Associations of LPL SNPs with LDL-C have not been well documented in the literature, albeit some contrasting results exist for rs320:T>G.53, 54 We have identified two independent (r2=0) LDL-associated common SNPs, rs252:delA (P=0.002; FDR=0.134) and rs74304285:G>A (P=0.019; FDR= 0.627), as novel observations that warrant further investigation in independent studies. We have also detected a group of 22 rare variants (MAF≤0.01; 11 in UTR, 5 coding and 6 intronic) that showed significant association with LDL-C (P=0.027) and TG (P=0.039), including 4 known nonsynonymous variants with no previous report of association with lipids and 10 novel variants.
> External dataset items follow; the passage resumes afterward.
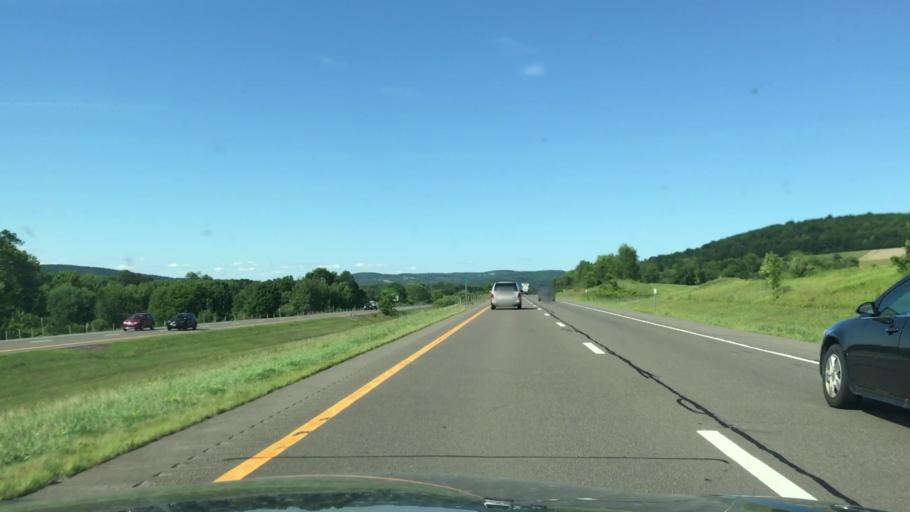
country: US
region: New York
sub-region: Tioga County
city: Owego
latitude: 42.0740
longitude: -76.3133
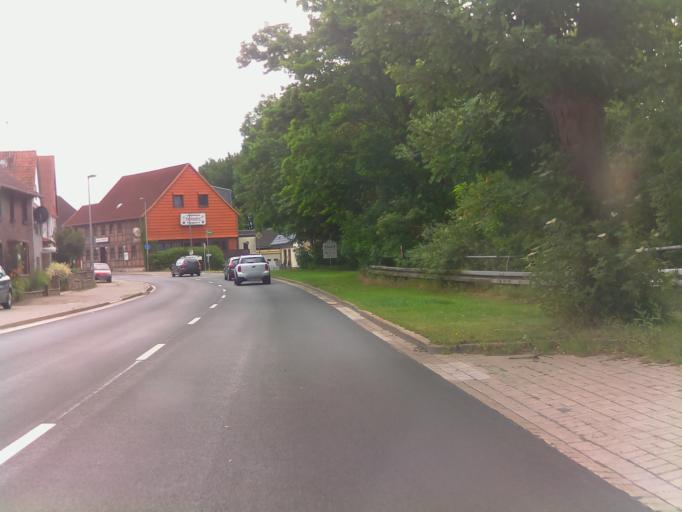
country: DE
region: Lower Saxony
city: Nordstemmen
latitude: 52.1460
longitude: 9.7694
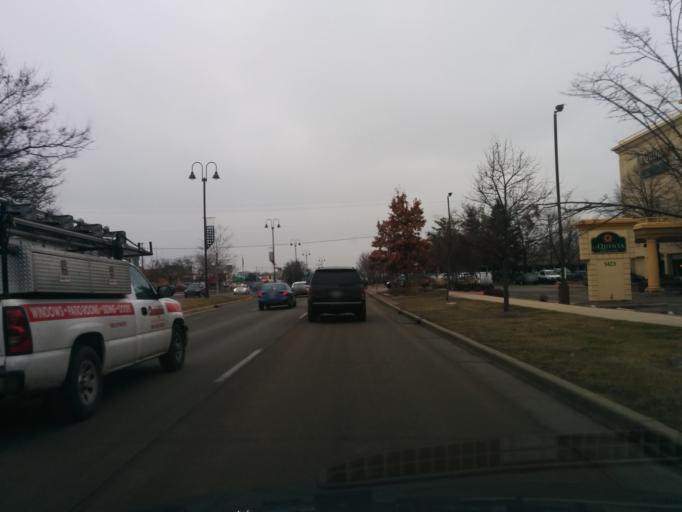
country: US
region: Wisconsin
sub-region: Milwaukee County
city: Whitefish Bay
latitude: 43.1157
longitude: -87.9168
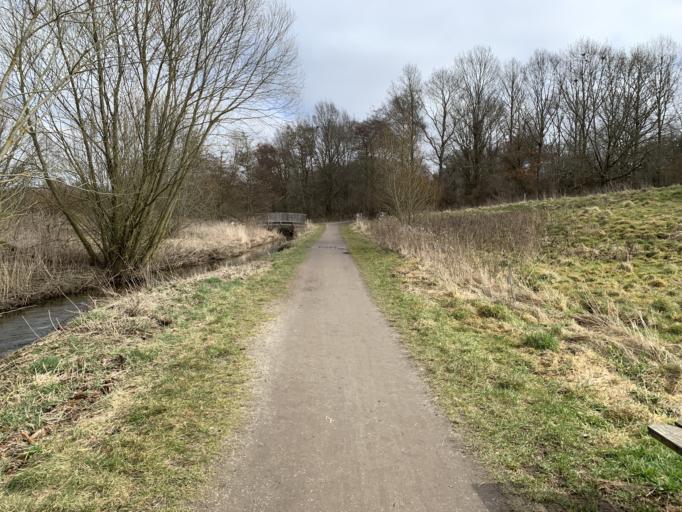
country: DK
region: South Denmark
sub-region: Odense Kommune
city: Odense
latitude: 55.4185
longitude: 10.3197
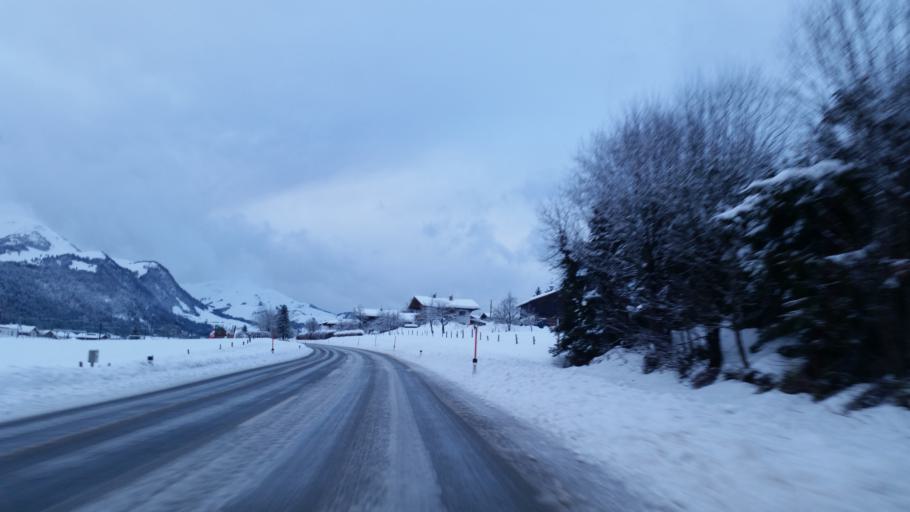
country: AT
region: Tyrol
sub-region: Politischer Bezirk Kitzbuhel
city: Hochfilzen
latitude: 47.4678
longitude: 12.5859
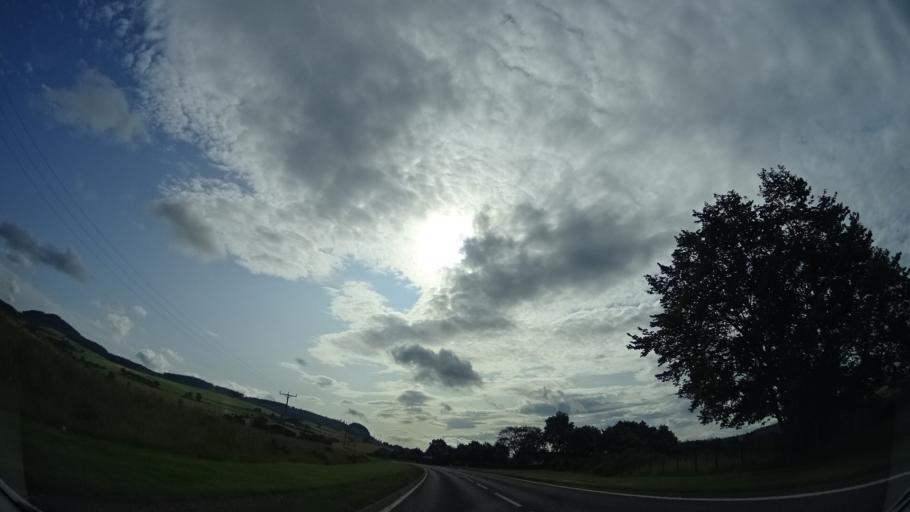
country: GB
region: Scotland
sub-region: Highland
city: Muir of Ord
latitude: 57.5613
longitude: -4.5638
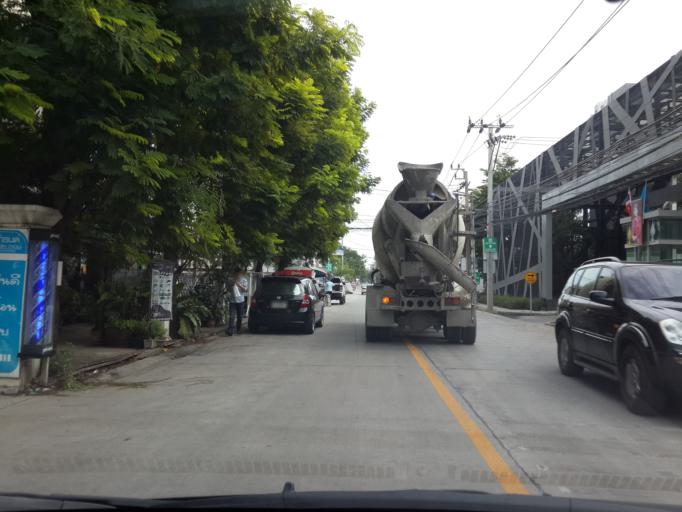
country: TH
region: Bangkok
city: Huai Khwang
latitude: 13.7722
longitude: 100.5966
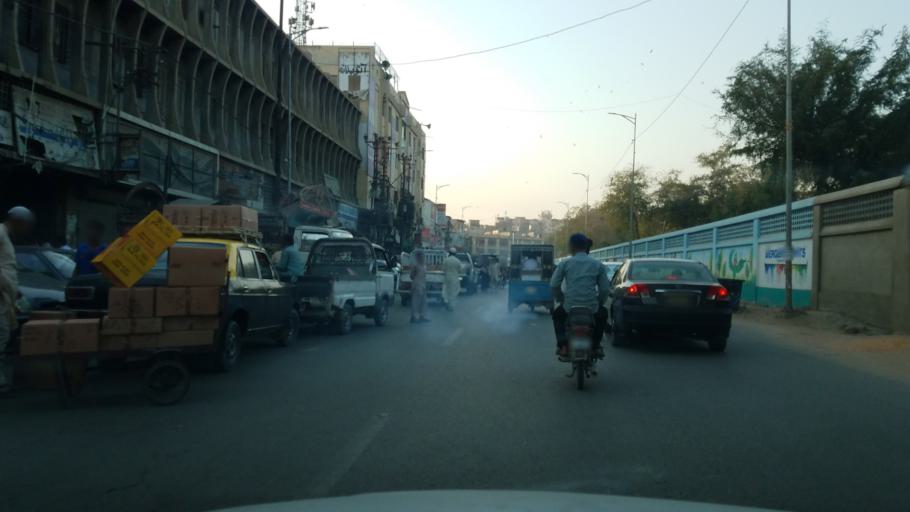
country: PK
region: Sindh
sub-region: Karachi District
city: Karachi
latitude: 24.8741
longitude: 67.0222
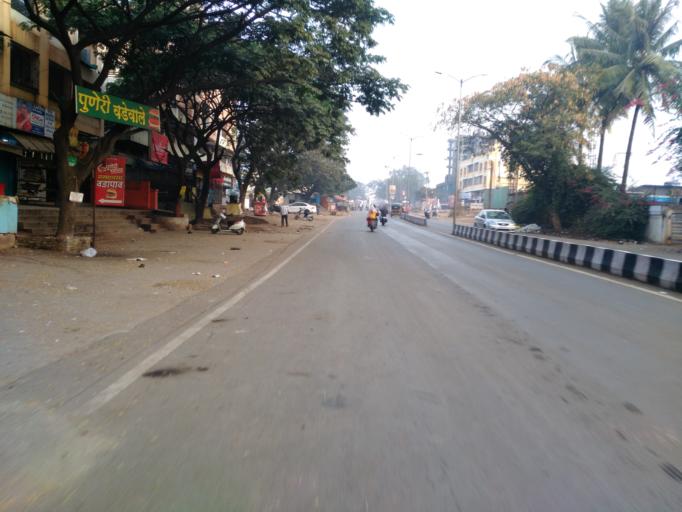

This association probably represents cumulative effects of functional rare variants; however, further studies are needed to understand the impact of these variants on plasma lipid profile. The results of haplotype and single-site analyses were largely comparable for HDL-C, ApoA1 and ApoB. However, for TG and LDL-C, several haplotype windows (some of which harboring only uncommon/rare variants) yielded significant associations despite the absence of (TG) or only few (LDL) nominal associations in single-site analyses.

To our knowledge, this is the first study that has comprehensively evaluated LPL genetic variation in relation to lipid traits in ABs. Our study provides new information in addition to supporting some previous observations, but has some limitations. Our sequencing sample was small (some relevant rare variants might have been missed) but our selective resequencing of subjects with ‘extreme’ phenotypes still enabled us to identify several rare variants. Given the known role of LPL in lipid metabolism and that several tested SNPs were not completely independent, the strict Bonferroni correction was not applied. After multiple testing correction using FDR, our top two associations (rs252:delA with LDL-C and rs316:C>A with HDL-C) still looked promising. However, given our modest sample size and generally small effect sizes of lipid-associated variants, our new observations warrant further evaluation in independent studies.